Danyelle Schetine, professora e escritora. 38 anos, sergipana residindo em Piranhas Alagoas. Participa do coletivo @autorasassombradas e autora do Conto Longo: Ritual disponível na Amazon.

 

Ausência não drummondiana

Ainda não consigo ressignificar a palavra ausência. Para mim ela continua sendo esse buraco negro socado no peito. Esse gosto salobre na boca. O frasco vazio de um perfume que acabou, mas que você guarda na ilusão de eternizar aquele aroma. É um cômodo sem móveis, onde se grita e a própria voz reverbera solitária.
Perdão, Drummond, eu continuo achando que ausência é falta.

Flávia Joss

Crime e Castigo

Sou feita de ausências. De pai sanguíneo que nunca saberei quem é ou das doenças que
poderia herdar. Ausência de álbum de gravidez, já que fui dada a adoção. Ausência de
amores tranquilos como nas músicas do Jorge Vercillo. Porém acho que a pior delas, foi a
ausência de mim. A boazinha que deseja ser amada deixou ausente o amor que podia ter
dado a si mesma. Considero esse o maior crime de abandono. Prisão perpétua: cárcere
privado em mim.

Danyelle Schetine

 

Alada

Houve um tempo em que eu não desejava fazer 40 anos. Aquele “enta” em que a gente pisa e só sai se chegar aos cem. Quarenta … a embocadura da tal idade me trazia um peso e a sensação de colocar nas costas uma mochila cheia de pedras. Mas hoje, fazendo 48, tenho a certeza de que as pedras se transformaram em asas. Vivo um tempo de leveza, meu voo começou aos 40. Me joguei, perdi o medo. Que venham os 50.

Flávia Joss

 

Ampulheta da vida

Tempo é tudo e tudo é Tempo e tempo é nada. Refrão da música que eu adorava ouvir
enquanto ainda tinha tempo. Aquela época em que o futuro é imensidão e os sonhos são
todos realizáveis. Hoje corro atrás do tempo: dormir, comer, ler, ver uma boa série,
conhecer pessoas. Tudo é escasso, é o nada da música. Meus pais envelheceram, meus
filhos cresceram, meu corpo sofre a ação do tempo.

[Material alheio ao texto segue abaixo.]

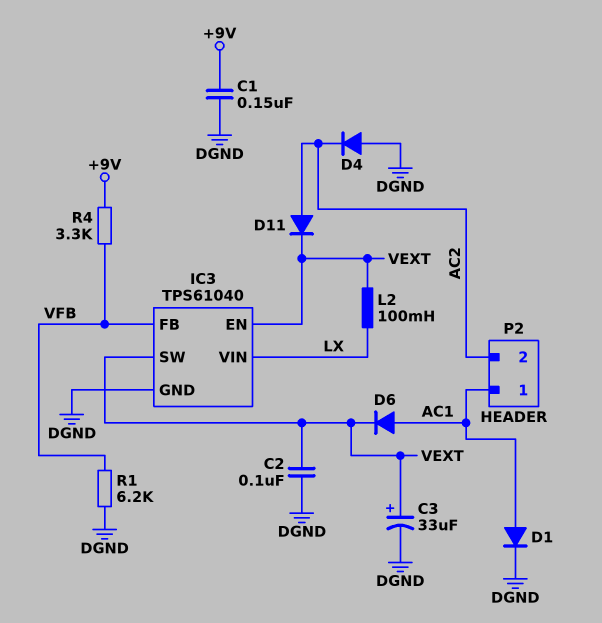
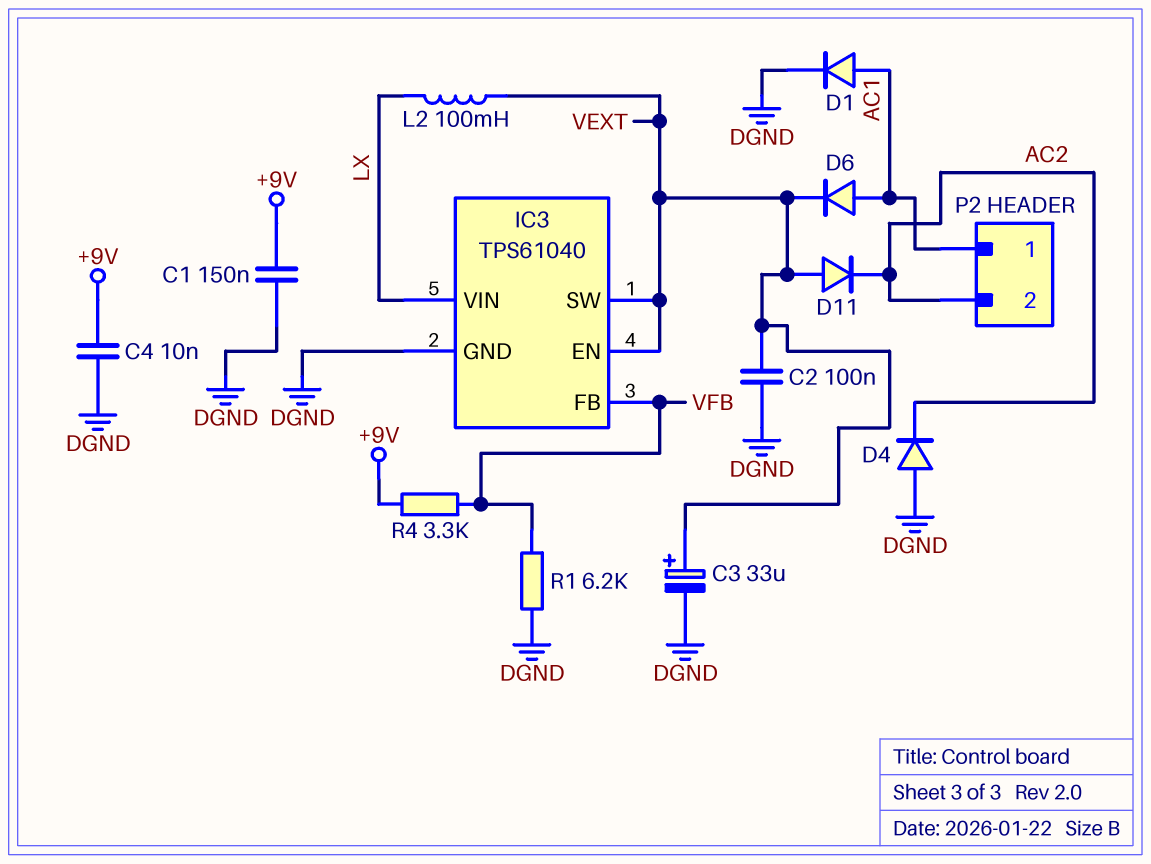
C4: none -> 10nF (+9V, DGND)
D11: diode (A AC2, K VEXT) -> diode (A VEXT, K AC2)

E reflito com Daniela Mercury: quanto
tempo tenho pra matar essa saudade?

Danyelle Schetine

 

 

Infinitude

Nunca fui boa em lidar com as esperas. Minha ansiedade me mantém ligada no 220. Faço várias coisas ao mesmo tempo e estou sempre tentando seguir na velocidade desse tempo-luz. Mas, quando é preciso esperar, sofro. Acho que toda espera é um longo e dolorido trabalho de parto. Toda espera é infinita.

Flávia Joss

 

Ansioso erro

Eu sofro de urgências. Não tenho paciência de esperar a prosa decantar, criar as imagens
certas. Eu só pego o celular e vou como quem não quer perder nada. O texto que poderia
ser excelente, precisa de trinta revisões, erro letras, engulo palavras. É a velocidade da
minha mente x o tempo da prosa. Eterna brincadeira na gangorra da vida e da escrita e haja
paciência para quem quer me orientar. Gente ansiosa e acelerada rende lugar no céu aos
mentores. Todo karma é pago num período curto de tempo, onde eu passo com a ventania.
Ah Lenine, me ensina essa paciência da sua música, vai.